The head of the UK’s statistics body has blamed video doorbells and gated communities for adding to problems with jobs figures.
Sir Ian Diamond said the Office for National Statistics (ONS) needs more funding to overcome the issues – which have been causing major problems for the government and Bank of England.
Economists have been increasingly reluctant to put weight on the Labour Force Survey since the pandemic, with response rates plunging.
The employment, wages and inactivity data are used by Threadneedle Street to help set interest rates, as well as by government.
Last year the Resolution Foundation think-tank claimed nearly one million workers in Britain’s jobs market have been ‘lost’, suggesting the rate of UK unemployment and inactivity could be overstated.
Long-term sickness is thought to be the main reason why economic inactivity in the UK rose to a record 9.4million last year, about 22 per cent of working age adults.
Ian Diamond told MPs the Office for National Statistics (ONS) needs more funding to overcome the issues – which have been causing major problems for the government and Bank of England
The head of the UK’s statistics body has blamed video doorbells and gated communities for adding to problems with jobs figures (file picture)
Giving evidence to the Treasury Select Committee, Sir Ian said it was taking twice the level of effort to get interviews compared with pre-pandemic.
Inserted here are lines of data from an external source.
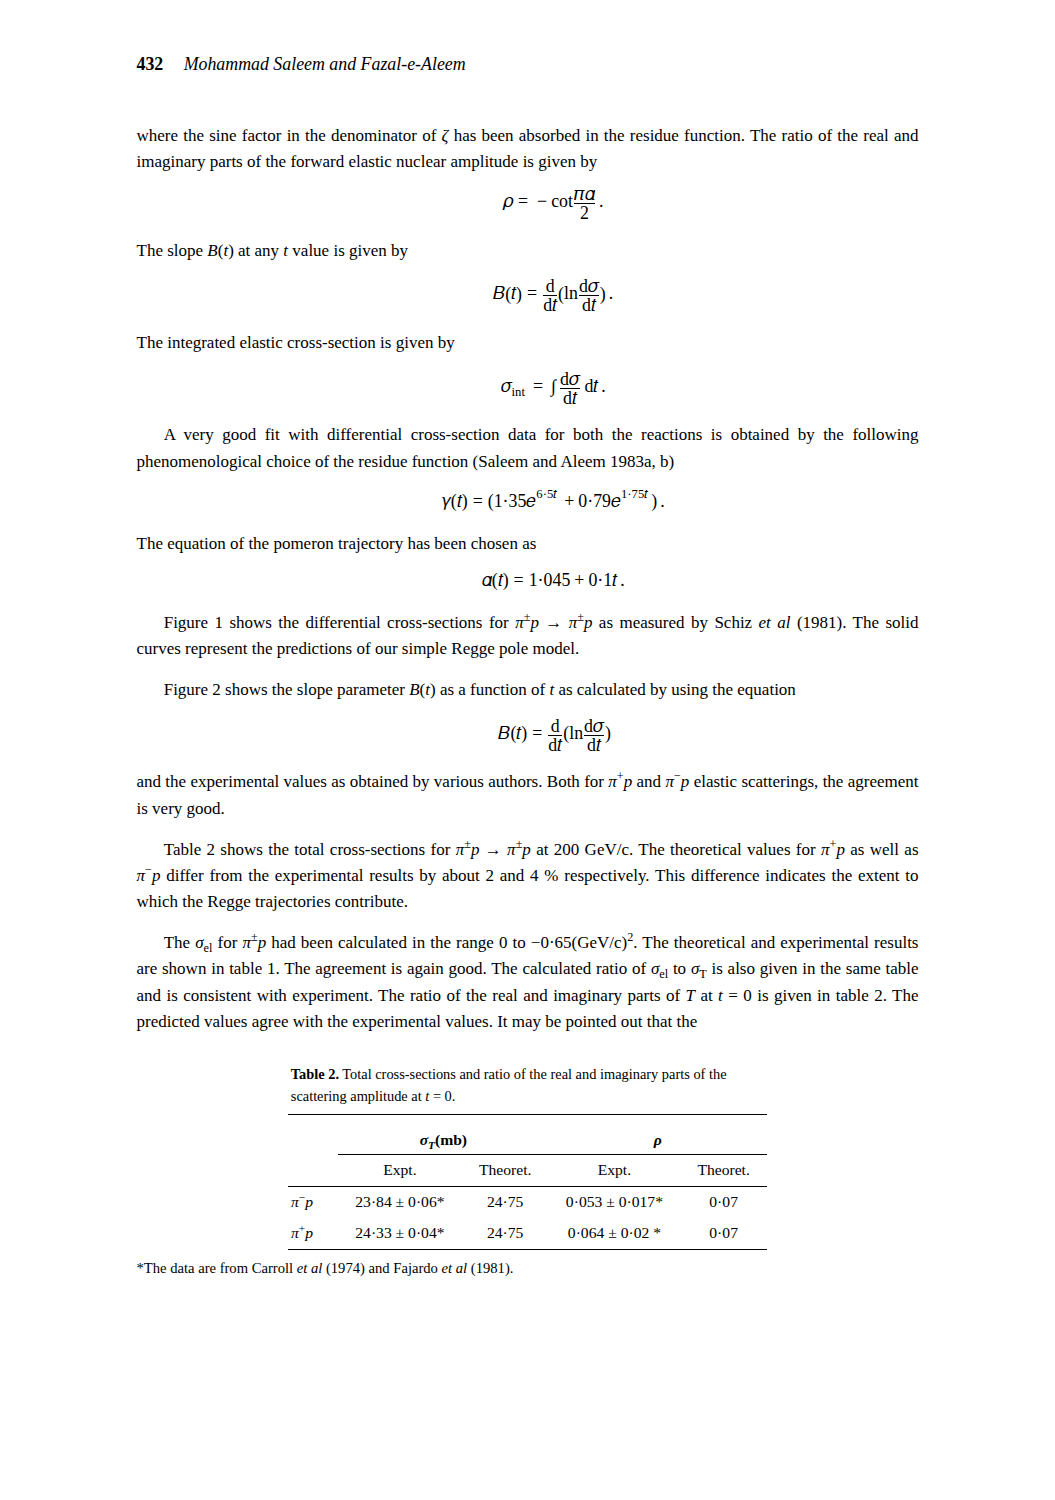432 Mohammad Saleem and Fazal-e-Aleem
where the sine factor in the denominator of ζ has been absorbed in the residue function. The ratio of the real and imaginary parts of the forward elastic nuclear amplitude is given by
ρ = − cot πα 2 .
The slope B(t) at any t value is given by
B(t) = d dt ( ln dσ dt ) .
The integrated elastic cross-section is given by
σint = ∫ dσ dt dt .
A very good fit with differential cross-section data for both the reactions is obtained by the following phenomenological choice of the residue function (Saleem and Aleem 1983a, b)
γ(t) = ( 1·35 e6·5t + 0·79 e1·75t ) .
The equation of the pomeron trajectory has been chosen as
α(t) = 1·045 + 0·1t .
Figure 1 shows the differential cross-sections for π±p → π±p as measured by Schiz et al (1981). The solid curves represent the predictions of our simple Regge pole model.
Figure 2 shows the slope parameter B(t) as a function of t as calculated by using the equation
B(t) = d dt ( ln dσ dt )
and the experimental values as obtained by various authors. Both for π+p and π−p elastic scatterings, the agreement is very good.
Table 2 shows the total cross-sections for π±p → π±p at 200 GeV/c. The theoretical values for π+p as well as π−p differ from the experimental results by about 2 and 4 % respectively. This difference indicates the extent to which the Regge trajectories contribute.
The σel for π±p had been calculated in the range 0 to −0·65(GeV/c)2. The theoretical and experimental results are shown in table 1. The agreement is again good. The calculated ratio of σel to σT is also given in the same table and is consistent with experiment. The ratio of the real and imaginary parts of T at t = 0 is given in table 2. The predicted values agree with the experimental values. It may be pointed out that the
Table 2. Total cross-sections and ratio of the real and imaginary parts of the scattering amplitude at t = 0.
| | σ T (mb) | ρ |
| --- | --- | --- |
| | Expt. | Theoret. | Expt. | Theoret. |
| π − p | 23·84 ± 0·06* | 24·75 | 0·053 ± 0·017* | 0·07 |
| π + p | 24·33 ± 0·04* | 24·75 | 0·064 ± 0·02 * | 0·07 |
*The data are from Carroll et al (1974) and Fajardo et al (1981).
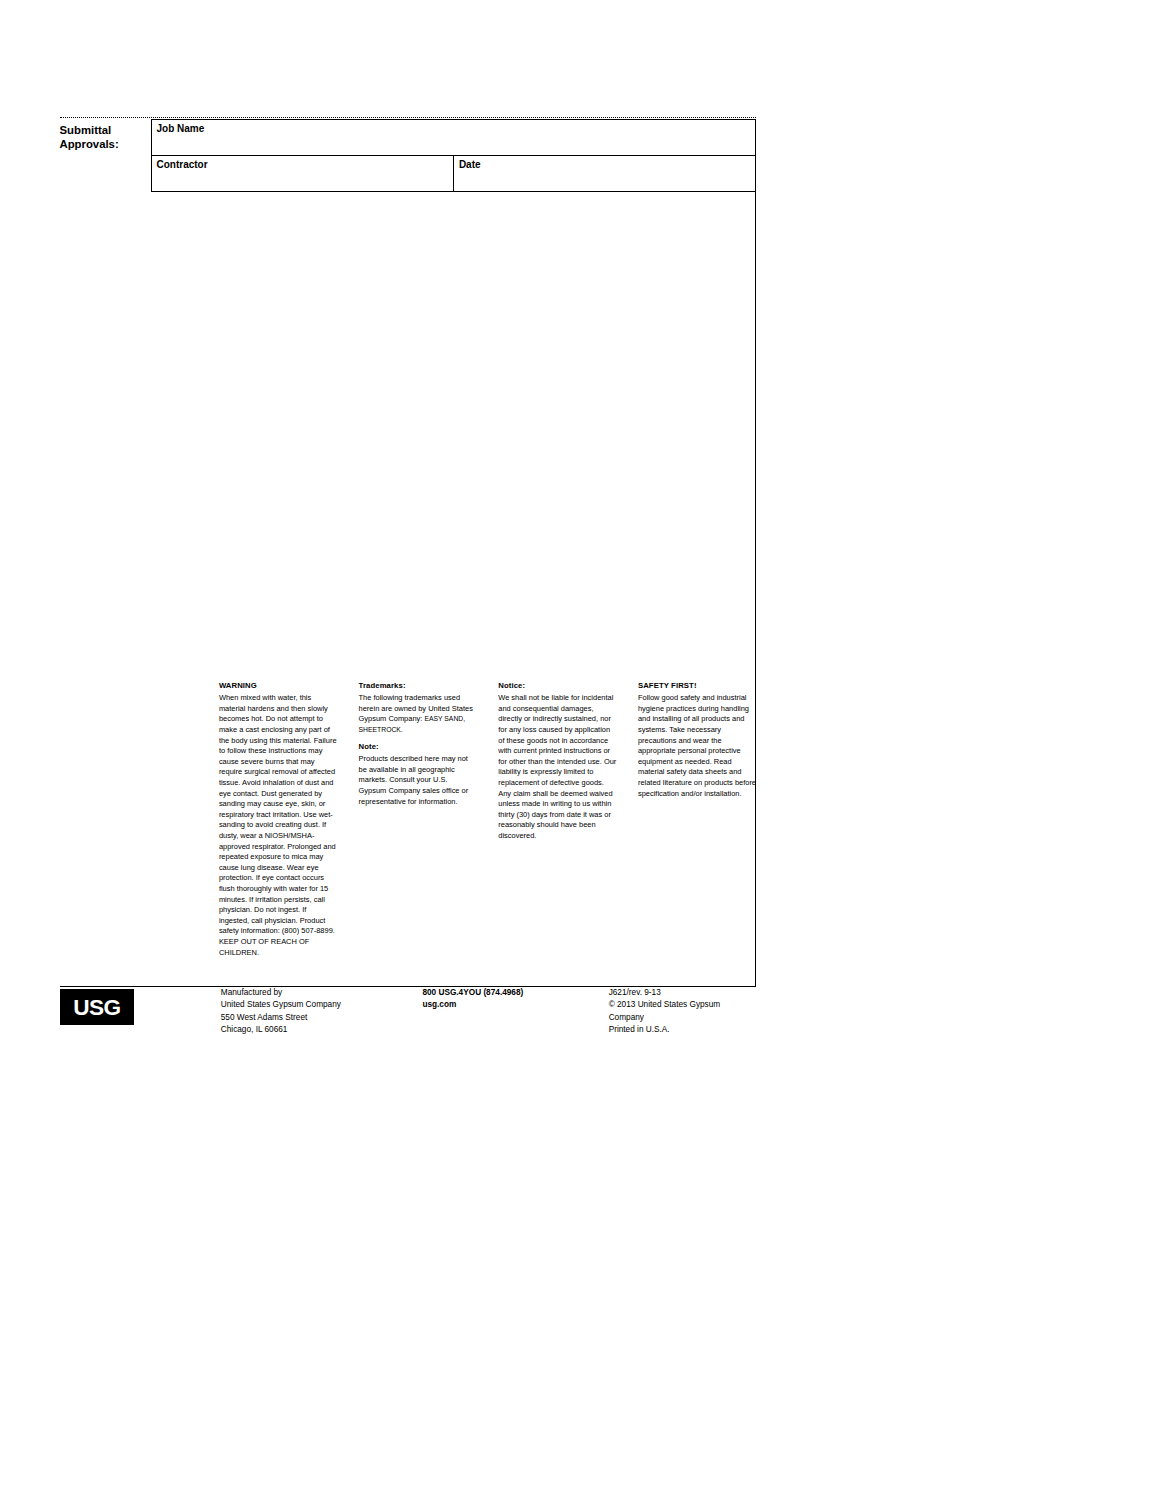Submittal
Approvals:
| Job Name |
| Contractor | Date |
Warning
When mixed with water, this material hardens and then slowly becomes hot. Do not attempt to make a cast enclosing any part of the body using this material. Failure to follow these instructions may cause severe burns that may require surgical removal of affected tissue. Avoid inhalation of dust and eye contact. Dust generated by sanding may cause eye, skin, or respiratory tract irritation. Use wet-sanding to avoid creating dust. If dusty, wear a NIOSH/MSHA-approved respirator. Prolonged and repeated exposure to mica may cause lung disease. Wear eye protection. If eye contact occurs flush thoroughly with water for 15 minutes. If irritation persists, call physician. Do not ingest. If ingested, call physician. Product safety information: (800) 507-8899. KEEP OUT OF REACH OF CHILDREN.
Trademarks:
The following trademarks used herein are owned by United States Gypsum Company: EASY SAND, SHEETROCK.
Note:
Products described here may not be available in all geographic markets. Consult your U.S. Gypsum Company sales office or representative for information.
Notice:
We shall not be liable for incidental and consequential damages, directly or indirectly sustained, nor for any loss caused by application of these goods not in accordance with current printed instructions or for other than the intended use. Our liability is expressly limited to replacement of defective goods. Any claim shall be deemed waived unless made in writing to us within thirty (30) days from date it was or reasonably should have been discovered.
Safety First!
Follow good safety and industrial hygiene practices during handling and installing of all products and systems. Take necessary precautions and wear the appropriate personal protective equipment as needed. Read material safety data sheets and related literature on products before specification and/or installation.
USG
Manufactured by
United States Gypsum Company
550 West Adams Street
Chicago, IL 60661
800 USG.4YOU (874.4968)
usg.com
J621/rev. 9-13
© 2013 United States Gypsum Company
Printed in U.S.A.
He said that the ONS switched to phone interviewing during Covid, and since then it has found people have not returned to being ‘happy about coming into their houses to spend 45 minutes interviewing them’.
‘We’re finding very, very, very high levels of flat refusal,’ he said.
Sir Ian said people were simply ‘busy’ in many places, before identifying other reasons.
‘Our interviewers are finding it harder in some of the more advantaged areas where there are increasing gated communities, where you can’t get in,’ he said.
‘Some of the flat refusals come because of Ring doorbells which enable people to say… these are things that are happening to us day by day.’
The public body also needs better data sharing between Government departments to support its work, he said, adding that fewer people now have landlines and that a directory of people’s emails would help it reach more respondents.
When asked by MP Jeevun Sandher if that means the ONS needs ‘more cash and better data linkage’, Sir Ian said: ‘Yes.’
Sir Ian insisted that the ONS’s data around economic inactivity are reliable, despite the wider problems around the jobs survey, adding: ‘Please, please, please don’t think I am being complacent. I lie awake at night worrying about this the whole time.’
He said the ONS also uses data from payrolls and employers, as well as records of benefit claimants and NHS statistics, and has found its own findings ‘hang up pretty well’.
Nonetheless, he said he is optimistic of switching to a new and improved labour force survey in 2026, sooner than some warnings.
The ONS has previously said it could take until 2027 to fix the labour force data, but Sir Ian said he is ‘super hopeful’ that it will switch to a more reliable version in 2026.
He also outlined a range of issues around resourcing facing the organisation, after being forced to make savings which have resulted in it publishing less research.
Sir Ian said the ONS had been forced to make £34million in efficiencies in recent years, while also facing ‘a number of inflationary pressures’.
Those included an extra £1,500 cost-of-living payment for staff which cost the organisation about £9million, while pay rises for the last two years have been above the 2 per cent annual rise agreed at its last review in 2021.
The Labour Force Survey is used to produce the regular employment figures
When asked if that had affected ONS research, he said the extra costs and savings have ‘got to be found somewhere’.
Sir Ian said the body had reduced the number of ‘outputs’, which refers to the pieces of research it releases, and that ‘a number of stakeholders are pretty unhappy about that’.
However, he told MPs the ONS had not reduced the quality of the pieces of research it has continued doing.
‘I would much rather be very, very clear to all my colleagues that we are not going to reduce on quality. Quality is all that should matter to us,’ he said.
The ONS is facing the threat of strike action from staff over being asked to return to the office two days of the week.